True, but I can feel a difference in a power threshold. I cannot feel a difference in FatMax. Some can feel a difference in lactate accumulation at lower power levels (i.e. LT1). So a power threshold has utility on a day-to-day basis, even with daily variations. IME, FTP doesn’t vary by 10% day to day unless you are very fatigued (in which case you probably aren’t training at FTP anyway, but you might be racing!). The variances in FatMax were even larger than that.
Hence the utility of power and calibration of RPE remains the most practical tool in the toolbox of most athletes.
Again, if the curiosity is purely intellectual, great! All for it.
I don’t know why anything should be interesting about the crossover point (assuming what you mean by that is the point where the 50/50 balance of substrate utilization occurs). I can’t imagine caring less about something.
But your point on your INSCYD test is bang on, and the one that needs highlighting for athletes before they go drop money on those tests: what the model reflects and what’s actually going on are very different, to the point that I think the INSCYD model is invalid and subject to massive errors. I don’t remember exactly, but I am pretty sure my curve during my trial test said my fat utilization dropped to zero at like 260W (coming in off my offseason where I had just tested 60-min power at 255W). And that’s just wrong.

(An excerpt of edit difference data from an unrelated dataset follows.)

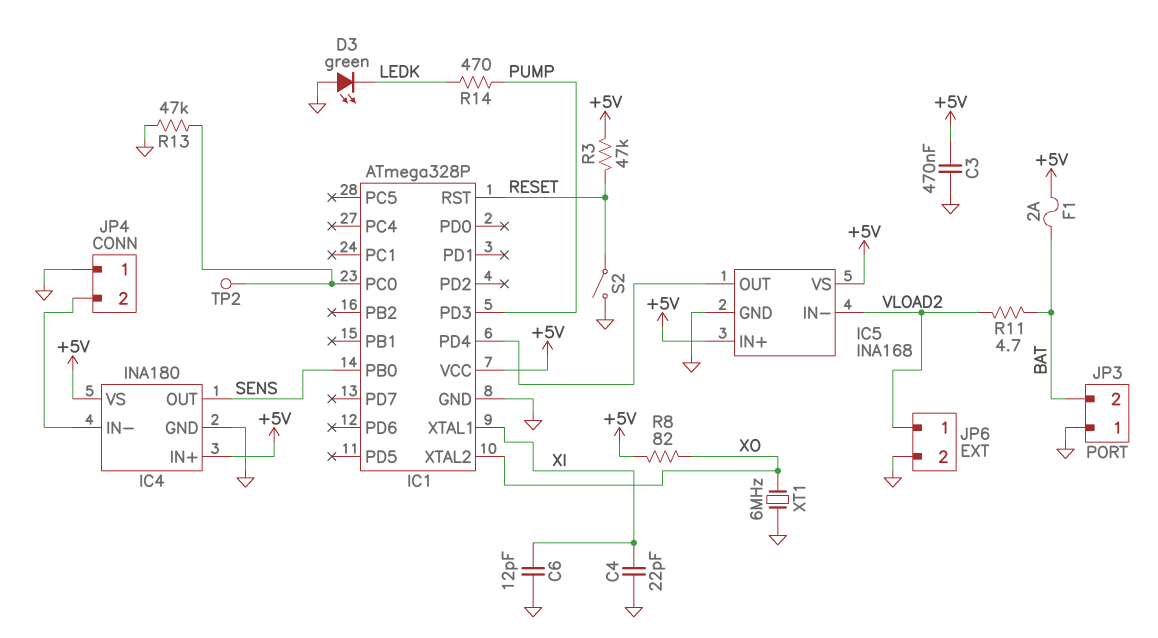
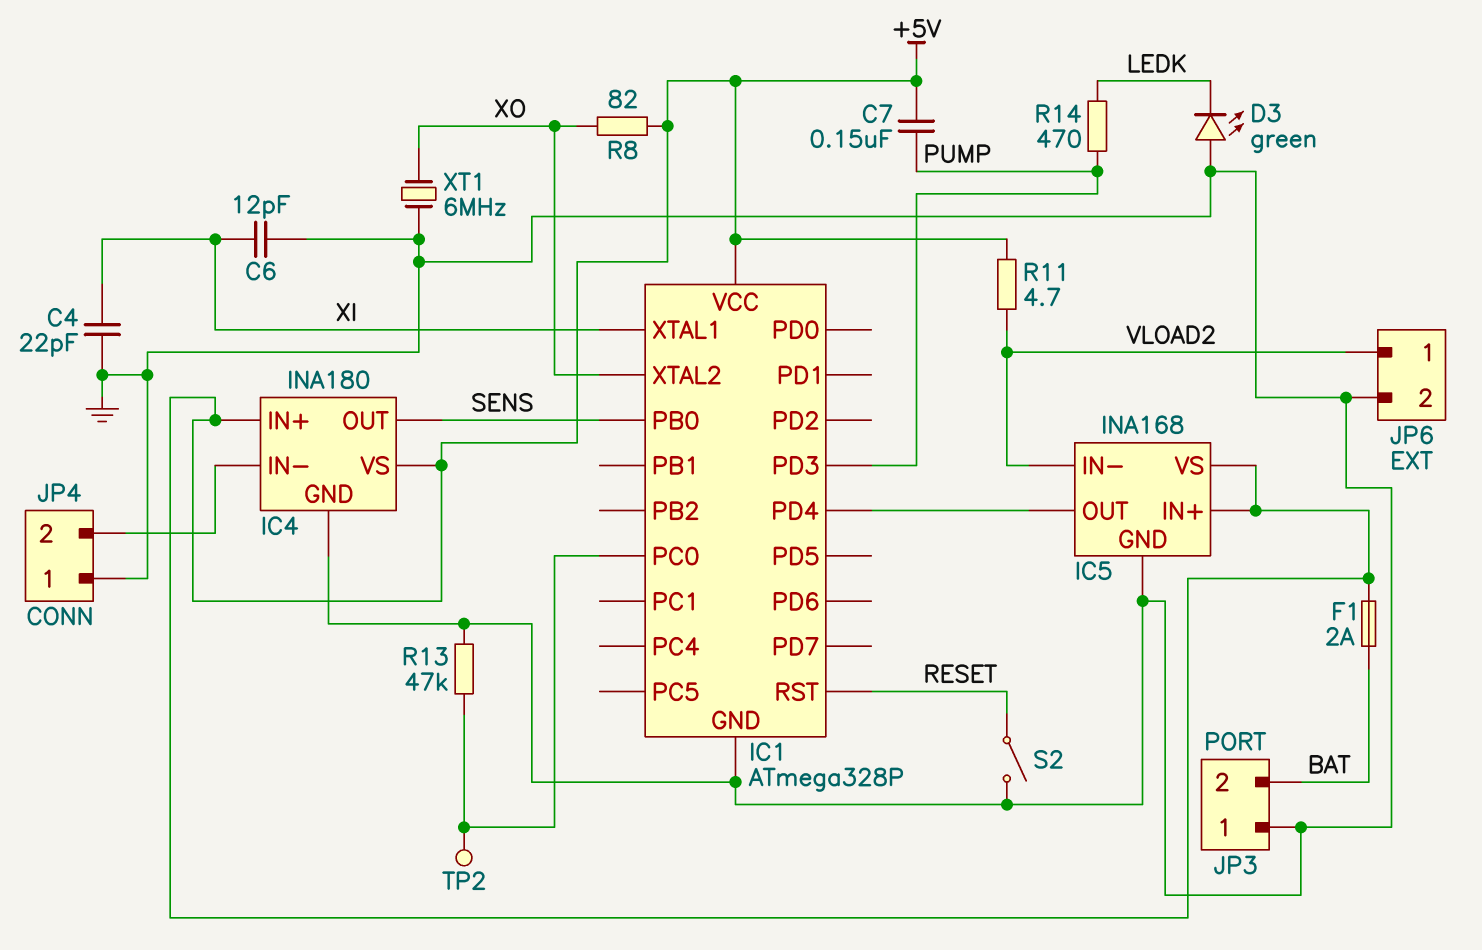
C3: 470nF (+5V, GND) -> none
C7: none -> 150nF (+5V, PUMP)
R3: 47k (+5V, RESET) -> none
R11: 4.7 (BAT, VLOAD2) -> 4.7 (+5V, VLOAD2)

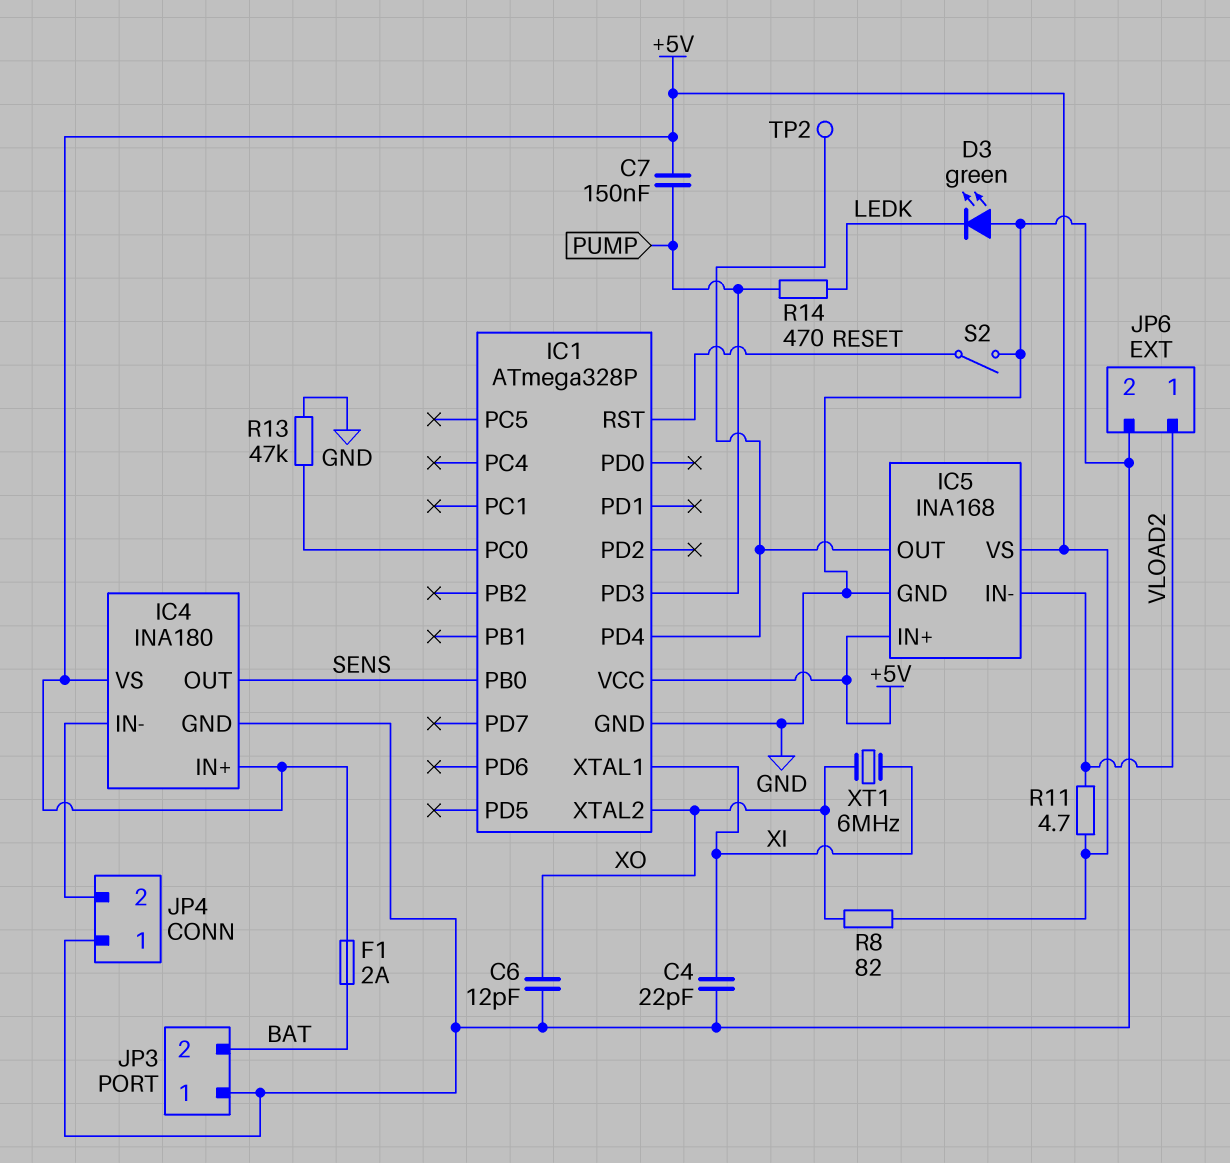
C6: 12pF (GND, XI) -> 12pF (GND, XO)
TP2: test point (IC1/PC0) -> test point (IC1/PD4)
XT1: 6MHz (GND, XO) -> 6MHz (XI, XO)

From a coaching/performance perspective, there is nothing wrong with carbohydrate utilization (quite the opposite, actually), even on endurance rides. And as studies and practical knowledge show, you burn more fat by riding for a longer duration… so from a training perspective, stick that power well below LT1 (and probably FatMax) and sit there for 5 hours.
I think there is some utility in tracking LT1 over time (and probably MLSS/LT2/Threshold too), but I also think you can do a lot of that with a power meter and HRM (EF) and a good sense of RPE and what’s going on under the hood.